So I have encountered the following fact:
Let $G$ be a $d$-regular graph with adjacency eigenvalues $\lambda_1\geq…\geq\lambda_n$. Then its complement graph $\bar{G}$ has eigenvalues $n-1-\lambda_1,-(\lambda_2+1),…,-(\lambda_n+1)$.
The proof uses the fact that $A(\bar{G})=J-A(G)-I$, where $J$ is the matrix with all ones. So if $v_i$ is an eigenvector of $\lambda_i$, then $A(\bar{G})v_i=Jv_i-A(G)v_i-v_i$. If $i=1$, then since $G$ is regular, $v_1$ must be the vector of all ones, hence $Jv_1=nv_1$.

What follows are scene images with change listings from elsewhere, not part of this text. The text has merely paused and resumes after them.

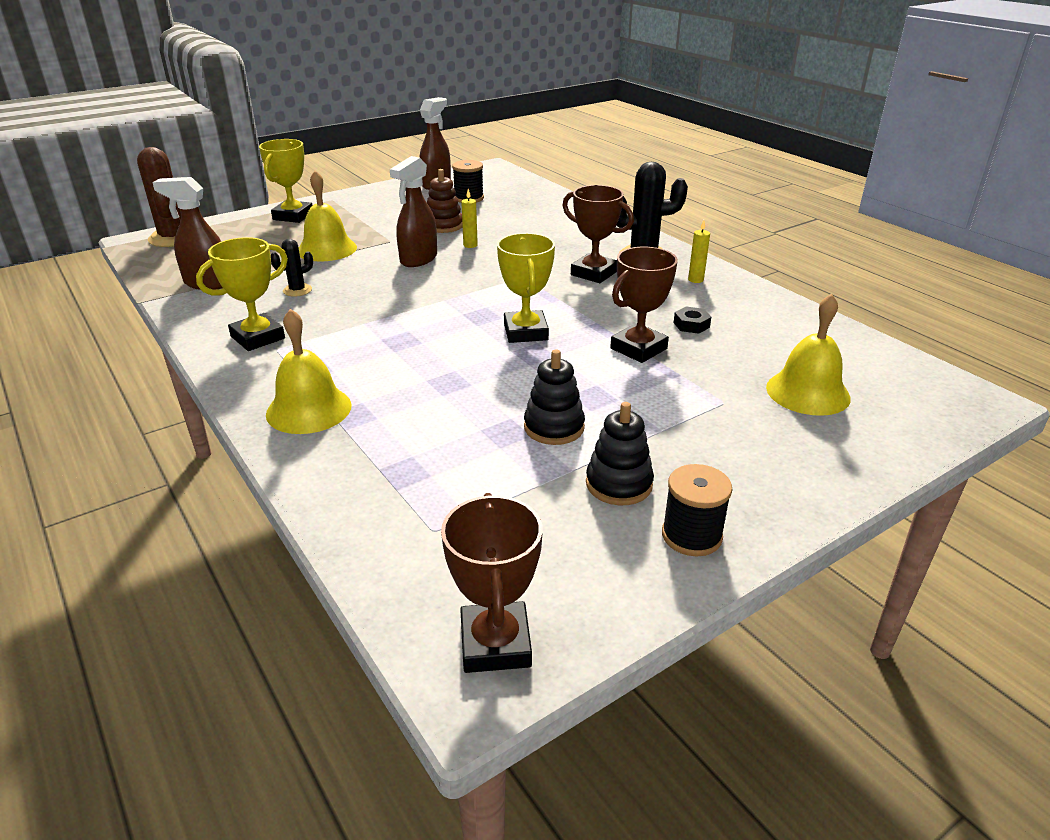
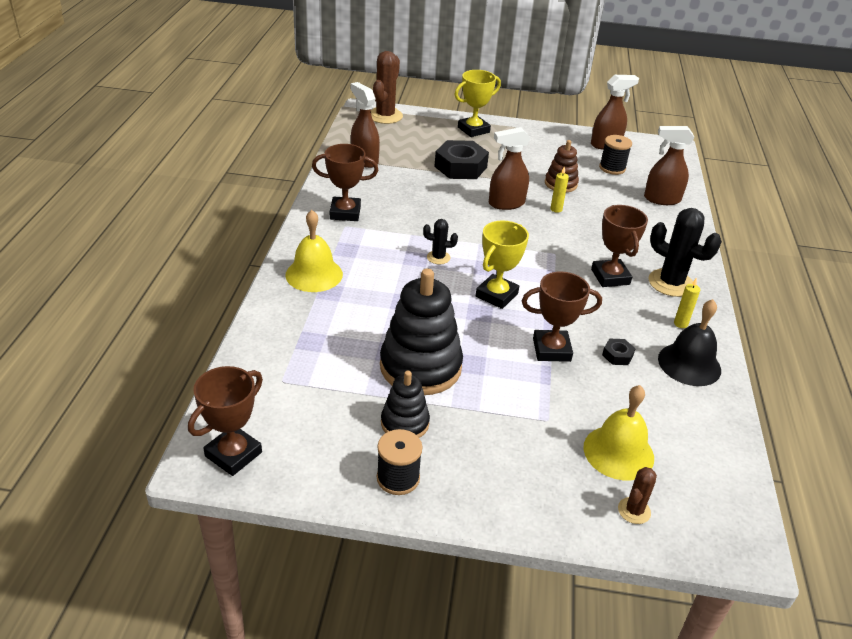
camera: 40 degrees right, 5 degrees up
(257, 337) = (345, 213): yellow trophy -> brown trophy
(297, 290) = (405, 190): black cactus -> black cactus (438, 257)
(327, 249) = (460, 167): yellow bell -> black nut
(542, 204) = (661, 199): none -> brown spray bottle
(554, 427) = (420, 367): black stacking toy -> black stacking toy, size x1.82
(746, 303) = (689, 364): none -> black bell
(886, 426) = (634, 511): none -> brown cactus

But for $i>1$, then does the equation $A(\bar{G})v_i=Jv_i-A(G)v_i-v_i=Jv_i-\lambda_iv_i-v_i=-(\lambda_i+1)v_i$ imply that $Jv_i=0$? If it does, then I can't see why it is true.
Best Answer
Yes, $Jv_i=0$ for all $i>1$. This is because, the matrix of $1$s has only one nonzero eigenvalue, $n$. Thus, since we have already covered its eigenvalue in $v_1$, and since a symmetric matrix has all independent eigenvectors, which are orthogonal to each other, therefore the vectors $v_i$ for $i>1$ are in the null space of $A(\overline{G})$, whence $Jv_i=0$.